[PASSAGE TO READ]
I see it said sometimes that open models contribute to AI race dynamics. My guess is that they don't, and if anything, reduce AI race dynamics.
I will consider a simplified model that only takes into account the cost of training a model, not the cost to deploy it (which tends to be small relative to revenue anyway). Let f(x) map a training expense x to a "value per day per customer" of the trained model, under the assumption that the training makes efficient use of the cost. That is, a customer values using an AI model trained with x compute at $f(x) per day.
I assume there are n identical customers here; of course, there are complexities where some customers value AI more than others, incentivizing price discrimination, but I'm abstracting this consideration out. (In general, variation in how much customers value a product will tend to increase consumer surplus while reducing revenue, as it makes it harder to charge customers just under the maximum amount they're willing to pay.)

[JOB ITEM A] In the essay on open models and AI race dynamics, what does the function f(x) map a training expense x to?
The entries have no connection to the essay.

[Stored items]
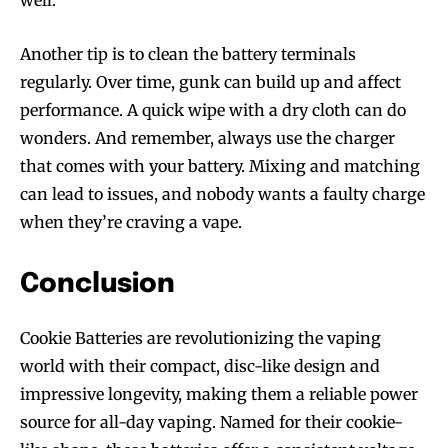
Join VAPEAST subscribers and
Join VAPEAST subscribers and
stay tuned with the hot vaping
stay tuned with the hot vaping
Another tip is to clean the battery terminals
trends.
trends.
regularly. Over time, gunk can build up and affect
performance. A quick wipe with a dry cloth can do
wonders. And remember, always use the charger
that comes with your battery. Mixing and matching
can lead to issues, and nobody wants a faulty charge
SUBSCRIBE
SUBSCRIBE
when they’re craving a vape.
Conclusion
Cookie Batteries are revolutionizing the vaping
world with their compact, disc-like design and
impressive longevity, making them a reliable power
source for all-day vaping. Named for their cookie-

* * *

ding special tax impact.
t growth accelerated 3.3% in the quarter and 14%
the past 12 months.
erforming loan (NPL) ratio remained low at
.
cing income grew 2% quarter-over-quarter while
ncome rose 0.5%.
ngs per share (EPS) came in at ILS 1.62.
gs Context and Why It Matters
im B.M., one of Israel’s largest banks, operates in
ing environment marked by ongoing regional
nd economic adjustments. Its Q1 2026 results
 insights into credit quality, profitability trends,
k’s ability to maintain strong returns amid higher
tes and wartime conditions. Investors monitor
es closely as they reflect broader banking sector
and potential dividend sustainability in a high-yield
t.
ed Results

---

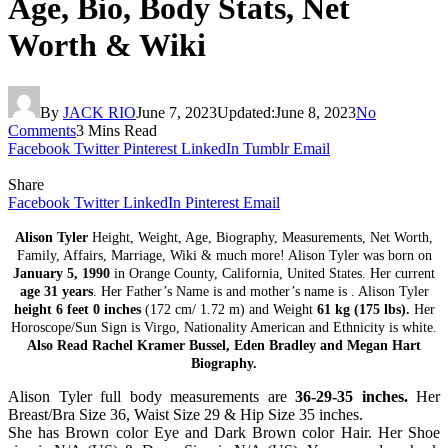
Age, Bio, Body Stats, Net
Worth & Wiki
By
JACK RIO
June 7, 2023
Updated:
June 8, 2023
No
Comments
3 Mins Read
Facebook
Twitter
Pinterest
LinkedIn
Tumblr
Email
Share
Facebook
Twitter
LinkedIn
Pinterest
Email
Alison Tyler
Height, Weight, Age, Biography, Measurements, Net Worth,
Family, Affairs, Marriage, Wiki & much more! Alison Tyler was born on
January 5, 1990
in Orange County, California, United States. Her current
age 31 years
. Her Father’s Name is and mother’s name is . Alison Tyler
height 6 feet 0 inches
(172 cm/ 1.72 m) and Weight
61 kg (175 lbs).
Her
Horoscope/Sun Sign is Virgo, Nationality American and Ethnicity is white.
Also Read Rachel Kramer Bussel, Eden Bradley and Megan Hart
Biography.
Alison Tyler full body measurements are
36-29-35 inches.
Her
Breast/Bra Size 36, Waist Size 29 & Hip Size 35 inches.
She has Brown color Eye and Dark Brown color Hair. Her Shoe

[JOB ITEM B] Identify every line of the entries that contains the string "Wiki".

[TASK SOLUTION A] A "value per day per customer" of the trained model.

[TASK SOLUTION B]
Worth & Wiki
Family, Affairs, Marriage, Wiki & much more! Alison Tyler was born on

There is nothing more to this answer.